Luther Vann wants his "Songs of My People" exhibit to invoke the viewer's imagination.
Fifteen of Vann's pieces will be featured at the opening of Penn Center's 29th Heritage Days Celebration at the York W. Bailey Museum, St. Helena Island.
Vann hopes his intensely colored acrylic works on canvas will speak for themselves.
"What I am ultimately wanting is for people to jump in there and use their imagination and use their minds," he said. "I want people to get in there and trust themselves. ... We have become a society where if we don't see it in the newspaper or on television, we don't know it."
"We need people to tell us how to do things. I want people to jump in there and experience (my art) for themselves," Vann said of his colorful, three-dimension acrylics on canvas.
Although Vann was born in Savannah in 1937, he grew up in the 1940s and 1950s in New York City, where his father played honky-tonk on the piano. Vann learned to tap dance and sing. By age 16, he said he was looking for jazz.
The influence of his work by Harlem Renaissance artists is evident. He was instructed by Charles Alston and many of the mid-20th century artists. In New York City, Vann studied at the Art Students League, the New School for Social Research and at the Robert Blackburn Printmaking Studio. He earned a first-place prize at the 1996 Georgia Arts Festival.
His Penn Center exhibit is a cross-tie between artists and musicians with whom Vann was raised and the history of the Gullah people who used songs to communicate across the plantations.

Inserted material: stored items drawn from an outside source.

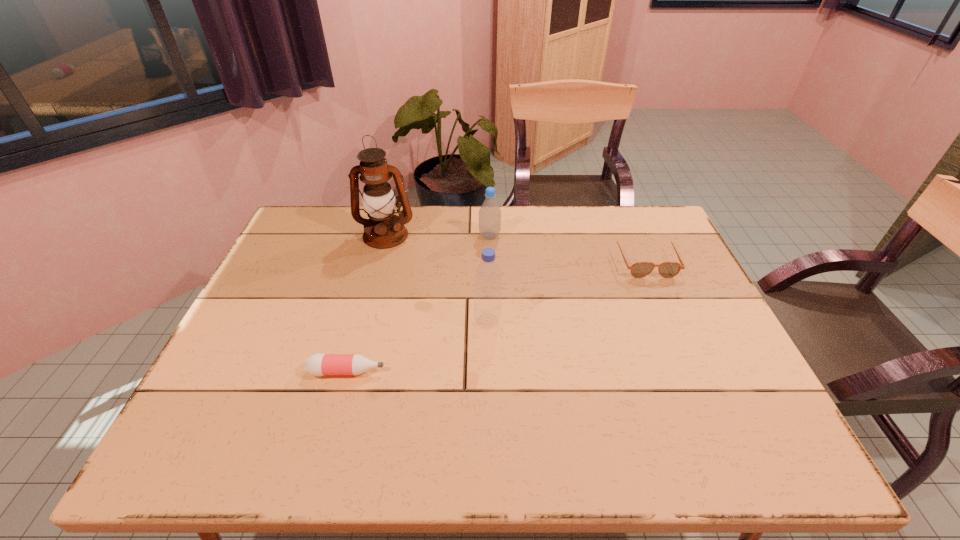
This screenshot has height=540, width=960. What are the coordinates of `the closest object to the second shortest bottle` in the screenshot? It's located at (383, 230).

In order to click on the closest object to the leftmost bottle in this screenshot , I will do `click(488, 276)`.

Find the location of a particular element. the second closest bottle to the lantern is located at coordinates (488, 276).

Locate an element on the screen. This screenshot has height=540, width=960. bottle identified as the closest to the tallest object is located at coordinates (490, 213).

Where is `free spot that satisfies the following two spatial constraints: 1. on the side of the lantern, there is a wick adjustment knob; 2. with the cap open on the shortest bottle`? This screenshot has height=540, width=960. free spot that satisfies the following two spatial constraints: 1. on the side of the lantern, there is a wick adjustment knob; 2. with the cap open on the shortest bottle is located at coordinates (349, 372).

You are a GUI agent. You are given a task and a screenshot of the screen. Output one action in this format:
    pyautogui.click(x=<x>, y=<y>)
    Task: Click on the vacant space that satisfies the following two spatial constraints: 1. on the side of the lantern, there is a wick adjustment knob; 2. with the cap open on the nearest bottle
    The width and height of the screenshot is (960, 540).
    Given the screenshot: What is the action you would take?
    pyautogui.click(x=349, y=372)

What are the coordinates of `vacant region that satisfies the following two spatial constraints: 1. on the side of the tallest bottle, there is a wick adjustment knob; 2. on the right side of the lantern` in the screenshot? It's located at (363, 321).

Identify the location of vacant space that satisfies the following two spatial constraints: 1. on the front-facing side of the rightmost object; 2. with the cap open on the shortest bottle. This screenshot has height=540, width=960. (693, 372).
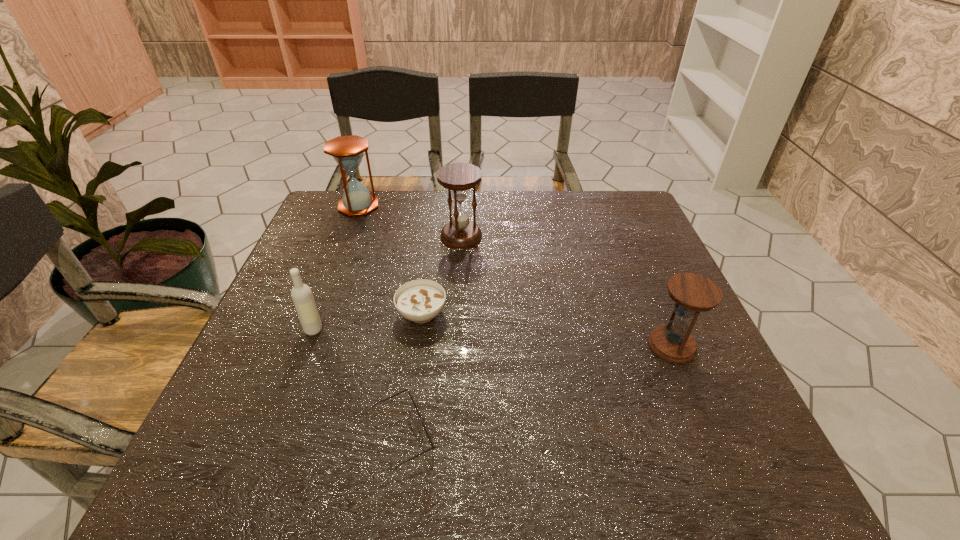
Find the location of a particular element. The image size is (960, 540). the second closest hourglass to the rightmost hourglass is located at coordinates (347, 151).

Locate an element on the screen. The width and height of the screenshot is (960, 540). free space that satisfies the following two spatial constraints: 1. on the back side of the second nearest hourglass; 2. on the left side of the soup bowl is located at coordinates (433, 236).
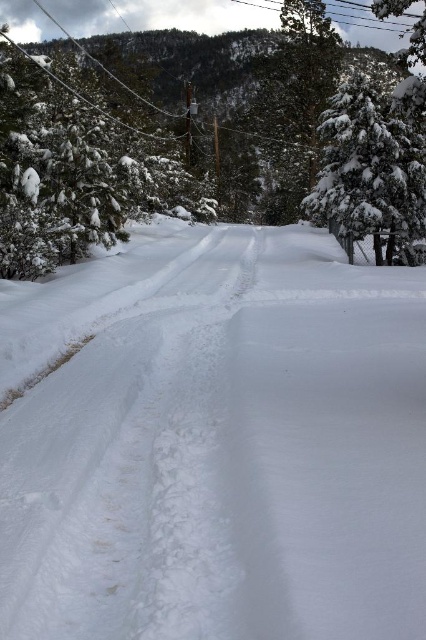
Is white snow ski slope at center bigger than snow-covered evergreen tree at center?

Incorrect, white snow ski slope at center is not larger than snow-covered evergreen tree at center.

Who is positioned more to the right, white snow ski slope at center or snow-covered evergreen tree at center?

From the viewer's perspective, white snow ski slope at center appears more on the right side.

Is point (236, 529) positioned before point (290, 1)?

Yes, it is.

Locate an element on the screen. This screenshot has height=640, width=426. white snow ski slope at center is located at coordinates (213, 442).

Measure the distance from white snow ski slope at center to white snow-covered tree at right.

white snow ski slope at center is 6.95 meters away from white snow-covered tree at right.

Locate an element on the screen. white snow ski slope at center is located at coordinates (213, 442).

Image resolution: width=426 pixels, height=640 pixels. In order to click on white snow ski slope at center in this screenshot , I will do `click(213, 442)`.

Is snow-covered evergreen tree at center thinner than white snow-covered tree at right?

No.

Where is `snow-covered evergreen tree at center`? The width and height of the screenshot is (426, 640). snow-covered evergreen tree at center is located at coordinates (322, 141).

Locate an element on the screen. The width and height of the screenshot is (426, 640). snow-covered evergreen tree at center is located at coordinates (322, 141).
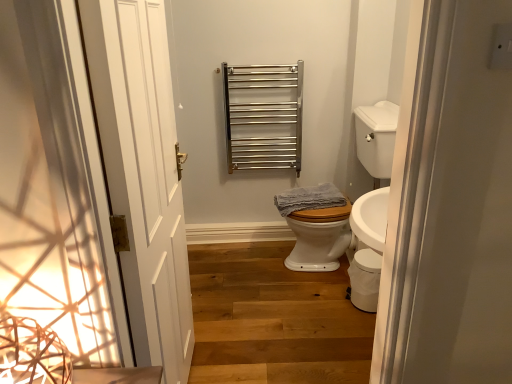
You are a GUI agent. You are given a task and a screenshot of the screen. Output one action in this format:
    pyautogui.click(x=<x>, y=<y>)
    Task: Click on the vacant space that's between white glossy sink at right and white glossy toilet bowl at lower right
    Image resolution: width=512 pixels, height=384 pixels.
    Given the screenshot: What is the action you would take?
    pyautogui.click(x=329, y=300)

Much of his work has an ongoing theme of his adult view of the excitement of the people and happenings of Millen Street, where he now lives in his boyhood home. Until age 18, Vann returned each year to the big neighborhood block parties on the street. "When I came back it was like re- introducing myself into the environment -- a celebration," Vann said. "A lot of my work features those images of my neighbors and people who impress me. It is beautiful."
Vann once used chopsticks on a series of work.
"I used the chopsticks for fun and I was being very arrogant," Vann said. "I had not painted in a long time. I felt, 'Well, I don't need a brush anymore.' I felt I had done all I could accomplish with a brush."
Currently, he has reincorporated the brushes with the chopsticks as well as other media he preferred not to disclose.
Vann's work also includes intense creations of computer collages, photography and sculpture. He describes his subjects as "layered ideas, layered emotions, visions and dreams."
As for his favorite works: "Painting is serious at the time of production," Vann said. "Later I can have fun looking back and enjoying what I did." And that's what he's planning on doing Friday -- looking back.
Vann's exhibit that brings New York and Gullah together opens at 5:30 p.m. Friday, just in time for Penn Center's Heritage Days.
Vann is the recipient of numerous grants from the New York State Council for the Arts, the National Endowment for the Arts and the Georgia Council for the Arts.